• **Given passage**
Content starts
Transcriptome de novo assembly

   Raw reads from both 454 pyrosequencing platform and Illumina HiSeq™
   2000 were filtered to remove adapter sequences with sequence
   pre-processing tools, Cutadapt ([60]Martin, 2011) and Trimmomatic
   ([61]Bolger, Lohse & Usadel, 2014), respectively. High quality Illumina
   raw reads with Phred score ≥ 25 were kept for assembly. For root
   transcriptome, iAssembler pipeline ([62]Zheng et al., 2011), which
   includes MIRA ([63]Chevreux et al., 2004) and CAP3 ([64]Huang & Madan,
   1999) assemblers, was executed with the filtered dataset. The analysis
   pipeline includes three consecutive runs of MIRA with default
   parameters followed by CAP3 assembly to obtain the final assembled
   transcripts. Trinity pipeline ([65]Grabherr et al., 2011) was used to
   assemble the leaf transcriptome from two leaf libraries, whereas the
   combined transcriptome was assembled from two leaf libraries and one
   simulated root library. Assembled reads from the root transcriptome
   were clipped to 90 bp pseudo reads with 5 bp overlap using an in-house
   PHP script ([66]http://gitlab.inbiosis.ws/open-source/rnaseq-utils) to
   simulate Illumina sequencing output for accommodating Trinity assembler
   short read requirement. For this assembly, leaf raw read datasets were
   normalized with digital normalization following Khmer 1.0 mRNASeq
   protocol ([67]Brown et al., 2014).

   This project was registered at NCBI’s BioProject with the accession
   number [68]PRJNA208436. All raw read datasets were deposited to NCBI
   SRA database ([69]http://www.ncbi.nlm.nih.gov/sra) with the accession
   number [70]SRX669305 (leaf) and [71]SRX313492 (root) ([72]Loke et al.,
   2016). Assembled transcripts were deposited to NCBI TSA database
   ([73]http://www.ncbi.nlm.nih.gov/genbank/tsa) with the accession number
   [74]GCJZ00000000. The assembled transcripts with annotation can also be
   accessed at
   [75]http://prims.researchfrontier.org/index.php/dataset/transcriptome.

Transcript functional annotation

   An annotation pipeline from Trinotate was performed to annotate
   assembled transcripts ([76]Grabherr et al., 2011). The Trinotate
   annotation pipeline includes several software packages such as BLASTX,
   BLASTP, PFAM search, SignalP, and RNAmmer that are essential in
   transcriptome functional annotation. All analyses were performed in
   parallel using assembled FASTA sequences.
Content ends
From the transcriptome assembly passage, quote word for word the part that opens with the words containing "An annotation pipeline" and closes with "assembled FASTA sequences.".

• **Provided information**
Content starts
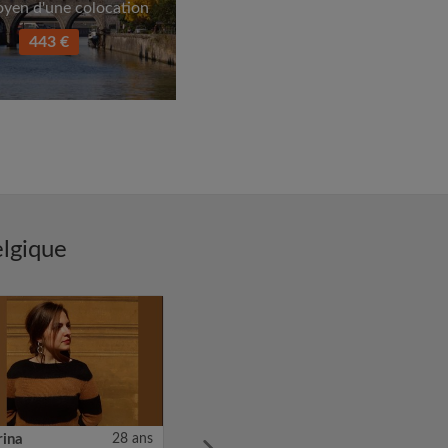
oyen d'une colocation
443 €
elgique
rina
28 ans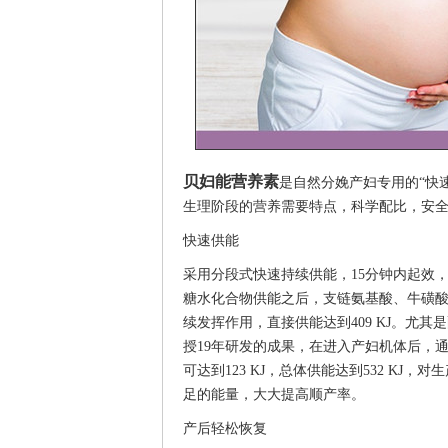
贝妇能营养素
是自然分娩产妇专用的“快速
生理阶段的营养需要特点，科学配比，安
快速供能
采用分段式快速持续供能，15分钟内起效
糖水化合物供能之后，支链氨基酸、牛磺
续发挥作用，直接供能达到409 KJ。尤
授19年研发的成果，在进入产妇机体后，通
可达到123 KJ，总体供能达到532 K
足的能量，大大提高顺产率。
产后轻松恢复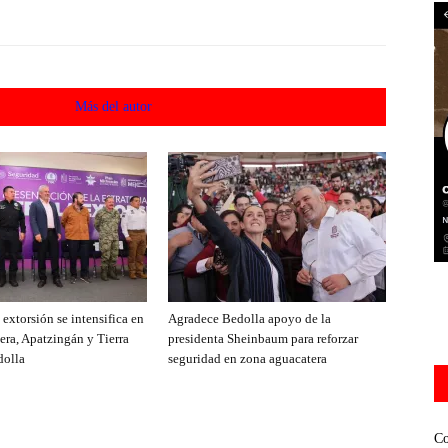
acionados
Más del autor
extorsión se intensifica en
Agradece Bedolla apoyo de la
era, Apatzingán y Tierra
presidenta Sheinbaum para reforzar
dolla
seguridad en zona aguacatera
Co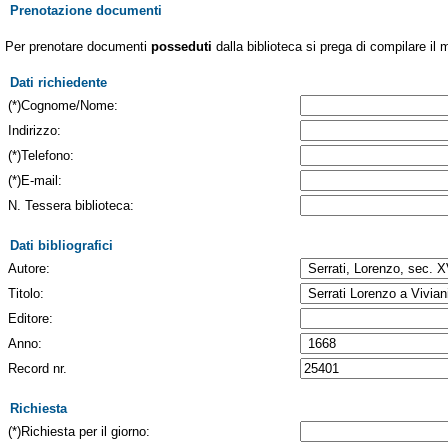
Prenotazione documenti
Per prenotare documenti
posseduti
dalla biblioteca si prega di compilare il 
Dati richiedente
(*)Cognome/Nome:
Indirizzo:
(*)Telefono:
(*)E-mail:
N. Tessera biblioteca:
Dati bibliografici
Autore:
Titolo:
Editore:
Anno:
Record nr.
Richiesta
(*)Richiesta per il giorno: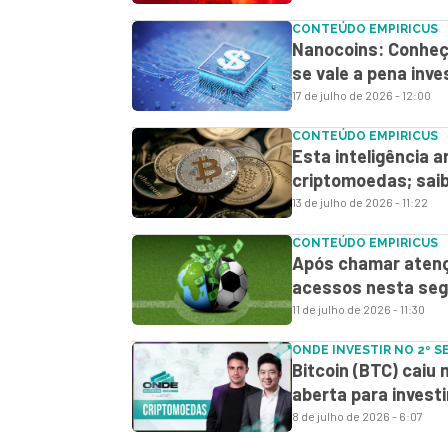
CONTEÚDO EMPIRICUS
Nanocoins: Conheç
se vale a pena inve
17 de julho de 2026 - 12:00
CONTEÚDO EMPIRICUS
Esta inteligência a
criptomoedas; sai
13 de julho de 2026 - 11:22
CONTEÚDO EMPIRICUS
Após chamar atençã
acessos nesta seg
11 de julho de 2026 - 11:30
ONDE INVESTIR NO 2º 
Bitcoin (BTC) caiu
aberta para inves
8 de julho de 2026 - 6:07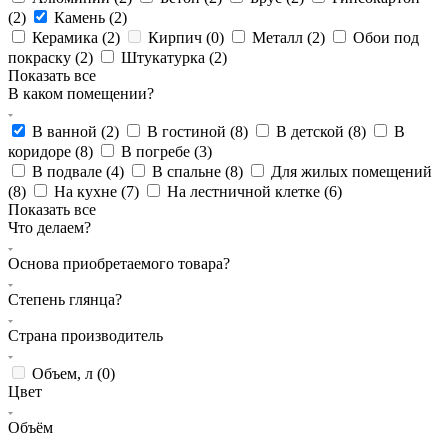
(
2
)
Камень (
2
)
Керамика (
2
)
Кирпич (
0
)
Металл (
2
)
Обои под
покраску (
2
)
Штукатурка (
2
)
Показать все
В каком помещении?
В ванной (
2
)
В гостиной (
8
)
В детской (
8
)
В
коридоре (
8
)
В погребе (
3
)
В подвале (
4
)
В спальне (
8
)
Для жилых помещений
(
8
)
На кухне (
7
)
На лестничной клетке (
6
)
Показать все
Что делаем?
Основа приобретаемого товара?
Степень глянца?
Страна производитель
Объем, л (
0
)
Цвет
Объём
Content ends
• **Exercise output**
An annotation pipeline from Trinotate was performed to annotate
   assembled transcripts ([76]Grabherr et al., 2011). The Trinotate
   annotation pipeline includes several software packages such as BLASTX,
   BLASTP, PFAM search, SignalP, and RNAmmer that are essential in
   transcriptome functional annotation. All analyses were performed in
   parallel using assembled FASTA sequences.